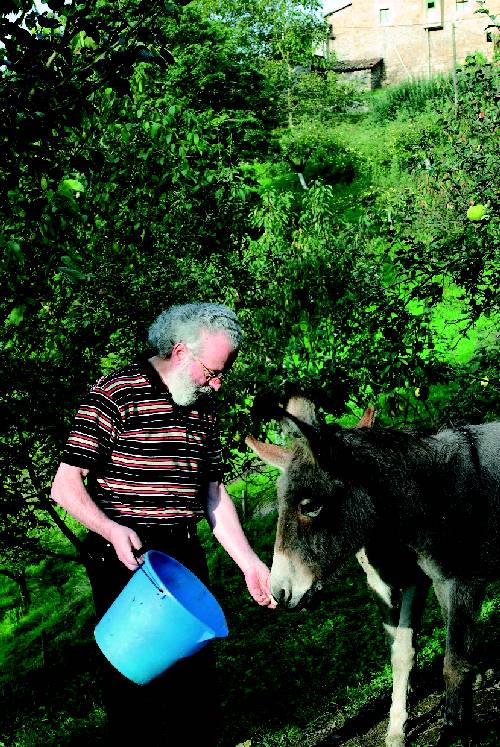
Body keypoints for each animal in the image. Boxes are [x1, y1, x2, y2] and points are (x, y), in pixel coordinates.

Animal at [246, 397, 500, 747]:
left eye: (310, 506)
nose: (278, 592)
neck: (431, 497)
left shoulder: (457, 582)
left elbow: (453, 662)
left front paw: (454, 730)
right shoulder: (430, 584)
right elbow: (410, 652)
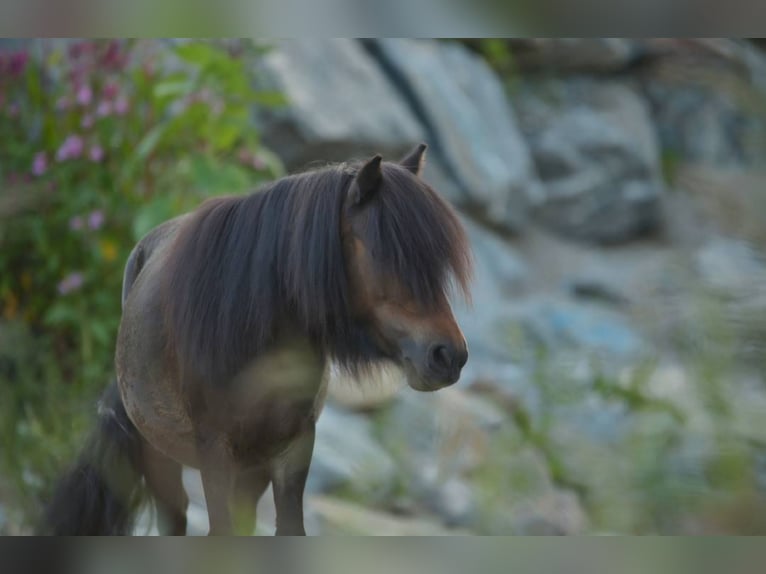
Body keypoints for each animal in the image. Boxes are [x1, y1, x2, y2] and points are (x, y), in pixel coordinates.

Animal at [43, 144, 472, 536]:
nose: (448, 356)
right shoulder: (215, 451)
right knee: (175, 517)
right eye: (386, 254)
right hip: (161, 456)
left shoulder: (291, 450)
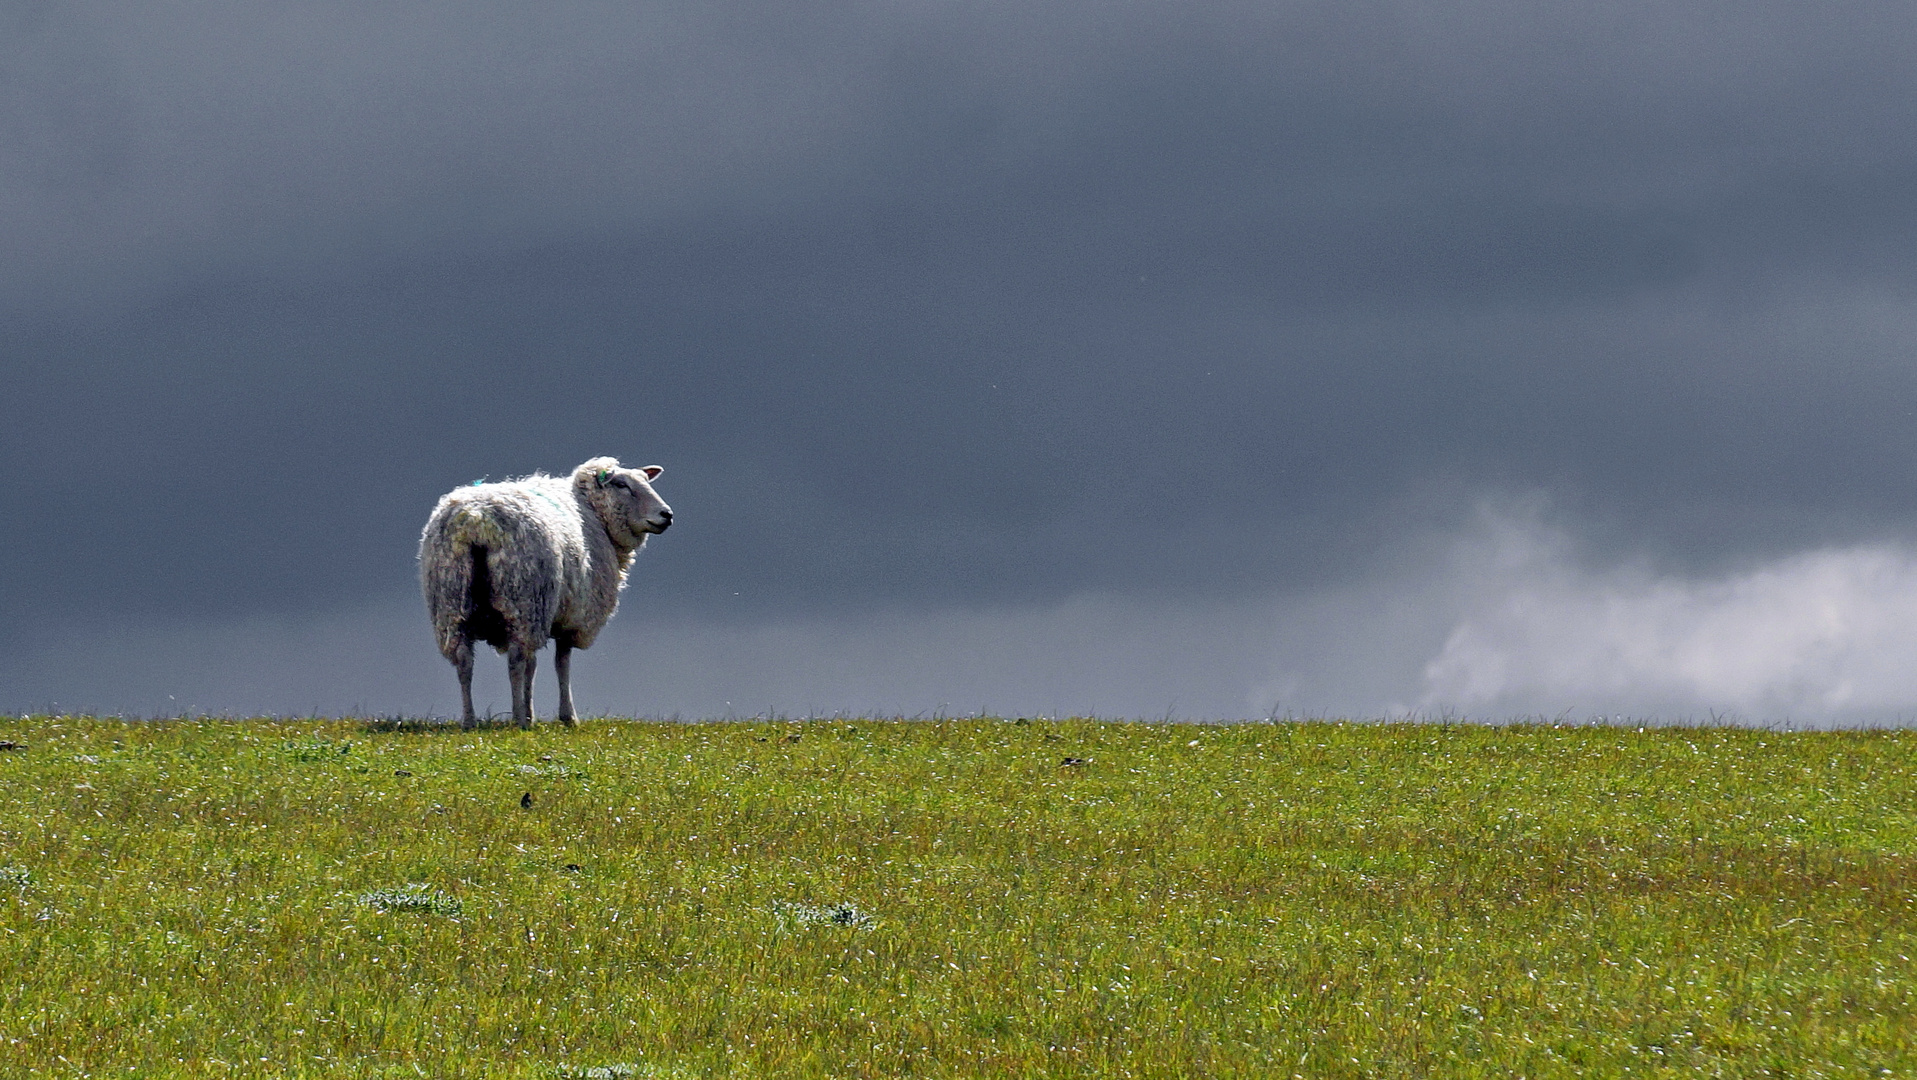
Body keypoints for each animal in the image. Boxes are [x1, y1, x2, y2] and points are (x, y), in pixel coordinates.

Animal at [415, 456, 670, 725]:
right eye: (622, 485)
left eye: (646, 481)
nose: (667, 515)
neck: (592, 511)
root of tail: (478, 520)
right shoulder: (574, 615)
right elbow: (561, 662)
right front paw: (567, 716)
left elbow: (535, 665)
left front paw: (532, 712)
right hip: (524, 599)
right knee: (515, 661)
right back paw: (517, 719)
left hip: (452, 602)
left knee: (465, 661)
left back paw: (470, 721)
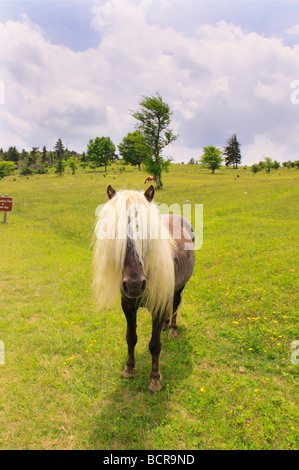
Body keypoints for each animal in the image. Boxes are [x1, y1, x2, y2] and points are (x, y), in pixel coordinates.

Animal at [94, 185, 197, 392]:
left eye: (147, 232)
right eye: (115, 233)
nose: (134, 284)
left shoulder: (157, 307)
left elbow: (155, 345)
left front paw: (155, 379)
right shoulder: (128, 306)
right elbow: (131, 337)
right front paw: (128, 369)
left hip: (179, 288)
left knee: (175, 304)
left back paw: (172, 329)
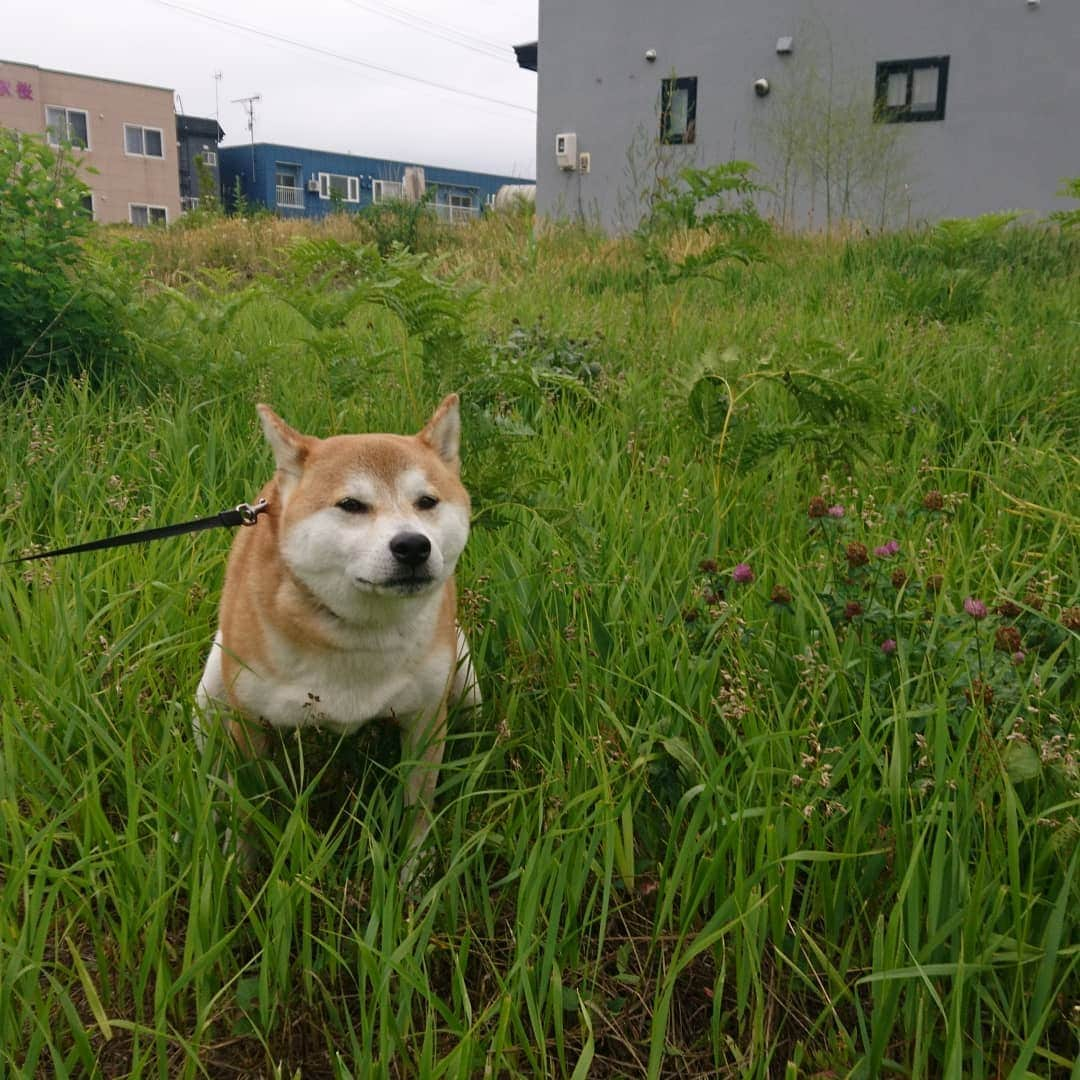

____________

**EXERCISE GOAL**
Output every record verbatim, excluding any picture it contains.

**RESULT FOR THIS EXERCISE**
Body keypoints for each animal in the image. Boxes are [x1, y1, x2, y2] and points are (x, y), in pixel coordinates.

Animal at [246, 397, 500, 747]:
left eye: (310, 506)
nose: (278, 592)
neck: (431, 497)
left shoulder: (457, 582)
left elbow: (453, 662)
left front paw: (454, 730)
right shoulder: (430, 584)
right elbow: (410, 652)
Body keypoints for each animal in the image. Boxes are [x1, y1, x2, y2] and points are (x, y), in pixel coordinates.

Animal at [43, 144, 472, 536]:
nose: (448, 356)
right shoulder: (215, 451)
right knee: (175, 517)
right eye: (386, 254)
right hip: (161, 456)
left shoulder: (291, 450)
Body keypoints for each animal in the image. Boxes are [x1, y1, x2, y2] and points are (x, y), in pixel coordinates.

Animal at [415, 456, 670, 725]:
right eye: (622, 485)
left eye: (646, 481)
nose: (667, 515)
neck: (592, 511)
root of tail: (478, 520)
right shoulder: (574, 615)
right elbow: (561, 662)
right front paw: (567, 716)
left elbow: (535, 665)
left front paw: (532, 712)
right hip: (524, 599)
right knee: (515, 661)
right back paw: (517, 719)
left hip: (452, 602)
left knee: (465, 661)
left back paw: (470, 721)
Body keypoints for each animal in the image. Boxes are [x1, y1, x2, y2] and points are (x, y), in pixel coordinates.

Animal at [94, 185, 197, 392]:
left eye: (147, 232)
right eye: (115, 233)
nose: (134, 284)
left shoulder: (157, 307)
left elbow: (155, 345)
left front paw: (155, 379)
right shoulder: (128, 306)
right elbow: (131, 337)
right front paw: (128, 369)
left hip: (179, 288)
left knee: (175, 304)
left back paw: (172, 329)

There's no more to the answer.